• _Task prompt_: Beginning with the line where "MOTO magazine" appears, retype every remaining line of the data below, both the first and last included.
◇ ◇ ◇ ◇ ◇ ◇ ◇
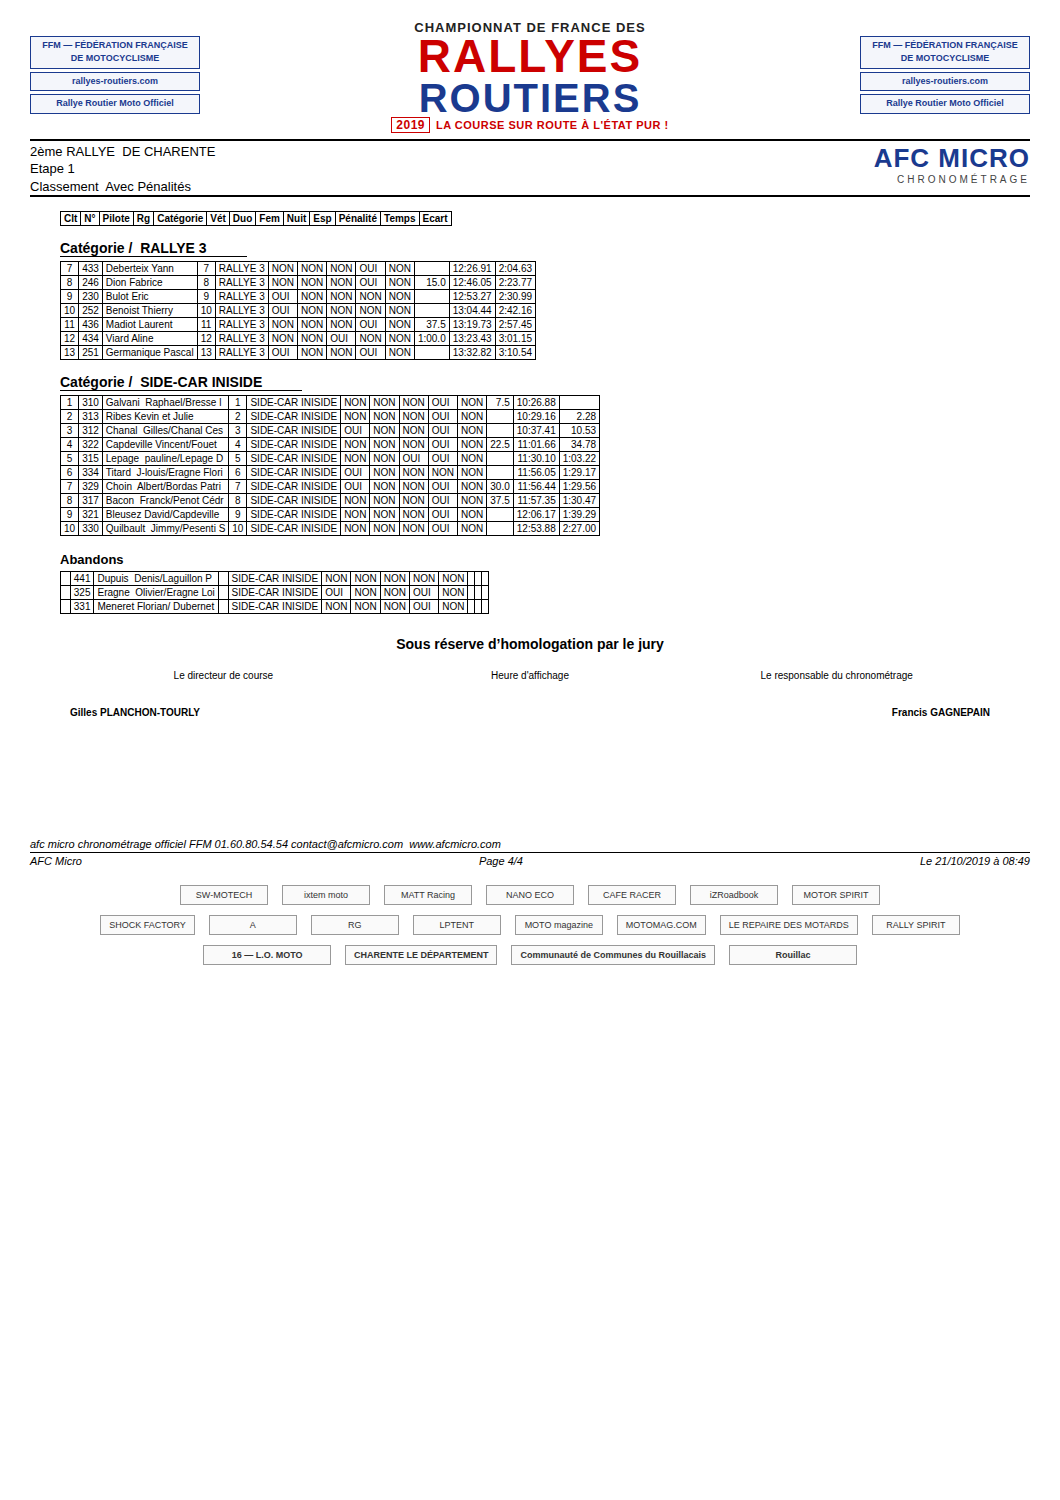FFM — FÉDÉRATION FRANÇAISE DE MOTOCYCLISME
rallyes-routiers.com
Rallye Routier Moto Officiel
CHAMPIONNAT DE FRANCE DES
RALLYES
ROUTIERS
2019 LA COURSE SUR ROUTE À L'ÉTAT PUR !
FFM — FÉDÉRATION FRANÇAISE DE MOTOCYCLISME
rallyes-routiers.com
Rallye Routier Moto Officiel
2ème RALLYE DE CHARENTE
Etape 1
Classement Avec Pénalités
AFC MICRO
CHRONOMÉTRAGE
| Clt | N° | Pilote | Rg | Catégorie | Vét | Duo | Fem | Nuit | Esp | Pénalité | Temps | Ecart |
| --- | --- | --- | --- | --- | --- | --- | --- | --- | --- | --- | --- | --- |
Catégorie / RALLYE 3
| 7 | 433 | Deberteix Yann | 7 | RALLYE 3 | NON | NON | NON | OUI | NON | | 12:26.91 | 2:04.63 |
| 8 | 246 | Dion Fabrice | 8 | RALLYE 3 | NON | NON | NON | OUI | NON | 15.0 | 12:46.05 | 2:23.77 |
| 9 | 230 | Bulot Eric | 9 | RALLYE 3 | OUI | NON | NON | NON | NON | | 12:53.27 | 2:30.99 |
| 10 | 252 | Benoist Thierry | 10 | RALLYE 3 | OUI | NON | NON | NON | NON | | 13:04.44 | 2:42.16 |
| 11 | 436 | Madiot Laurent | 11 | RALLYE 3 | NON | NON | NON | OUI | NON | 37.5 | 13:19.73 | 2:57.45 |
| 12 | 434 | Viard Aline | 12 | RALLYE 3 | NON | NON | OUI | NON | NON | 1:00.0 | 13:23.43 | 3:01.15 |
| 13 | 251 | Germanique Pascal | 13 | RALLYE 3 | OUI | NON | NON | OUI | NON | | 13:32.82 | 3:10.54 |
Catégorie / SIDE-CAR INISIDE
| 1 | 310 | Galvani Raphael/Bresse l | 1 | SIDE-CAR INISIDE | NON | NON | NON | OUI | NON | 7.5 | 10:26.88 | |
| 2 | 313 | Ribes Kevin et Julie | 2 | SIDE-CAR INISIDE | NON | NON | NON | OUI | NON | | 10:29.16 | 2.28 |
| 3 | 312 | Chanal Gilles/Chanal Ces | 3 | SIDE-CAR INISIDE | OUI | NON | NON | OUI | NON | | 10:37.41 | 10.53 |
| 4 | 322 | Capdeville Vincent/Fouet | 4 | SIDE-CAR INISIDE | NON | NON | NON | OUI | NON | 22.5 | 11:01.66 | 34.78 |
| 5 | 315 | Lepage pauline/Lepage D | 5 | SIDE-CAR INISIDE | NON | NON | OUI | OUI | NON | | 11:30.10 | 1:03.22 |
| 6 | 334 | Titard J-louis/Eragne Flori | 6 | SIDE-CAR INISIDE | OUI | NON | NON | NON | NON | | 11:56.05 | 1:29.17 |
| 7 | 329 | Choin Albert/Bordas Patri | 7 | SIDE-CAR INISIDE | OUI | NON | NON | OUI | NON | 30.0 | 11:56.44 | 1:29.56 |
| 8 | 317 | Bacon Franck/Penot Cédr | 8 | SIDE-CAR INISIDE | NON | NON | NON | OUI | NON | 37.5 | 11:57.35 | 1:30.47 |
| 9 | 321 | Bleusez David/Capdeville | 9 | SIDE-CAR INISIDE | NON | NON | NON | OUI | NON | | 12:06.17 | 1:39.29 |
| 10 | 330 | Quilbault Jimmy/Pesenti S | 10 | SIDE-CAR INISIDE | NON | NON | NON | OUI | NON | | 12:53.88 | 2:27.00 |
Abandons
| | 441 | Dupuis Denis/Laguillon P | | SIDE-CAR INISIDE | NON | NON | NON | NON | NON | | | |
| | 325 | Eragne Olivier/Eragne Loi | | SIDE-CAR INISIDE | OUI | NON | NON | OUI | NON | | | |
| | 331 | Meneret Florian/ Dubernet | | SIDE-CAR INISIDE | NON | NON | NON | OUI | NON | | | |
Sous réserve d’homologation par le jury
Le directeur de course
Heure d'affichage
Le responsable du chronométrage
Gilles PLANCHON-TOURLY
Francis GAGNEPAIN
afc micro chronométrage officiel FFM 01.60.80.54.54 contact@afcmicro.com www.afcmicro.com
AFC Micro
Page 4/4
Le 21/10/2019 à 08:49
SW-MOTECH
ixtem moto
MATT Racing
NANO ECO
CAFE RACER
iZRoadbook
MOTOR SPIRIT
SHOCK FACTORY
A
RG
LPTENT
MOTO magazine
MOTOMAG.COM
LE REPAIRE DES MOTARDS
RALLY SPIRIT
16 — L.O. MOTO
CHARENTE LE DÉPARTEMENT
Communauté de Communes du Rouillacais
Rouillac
◇ ◇ ◇ ◇ ◇ ◇ ◇
• _Task answer_:
MOTO magazine
MOTOMAG.COM
LE REPAIRE DES MOTARDS
RALLY SPIRIT
16 — L.O. MOTO
CHARENTE LE DÉPARTEMENT
Communauté de Communes du Rouillacais
Rouillac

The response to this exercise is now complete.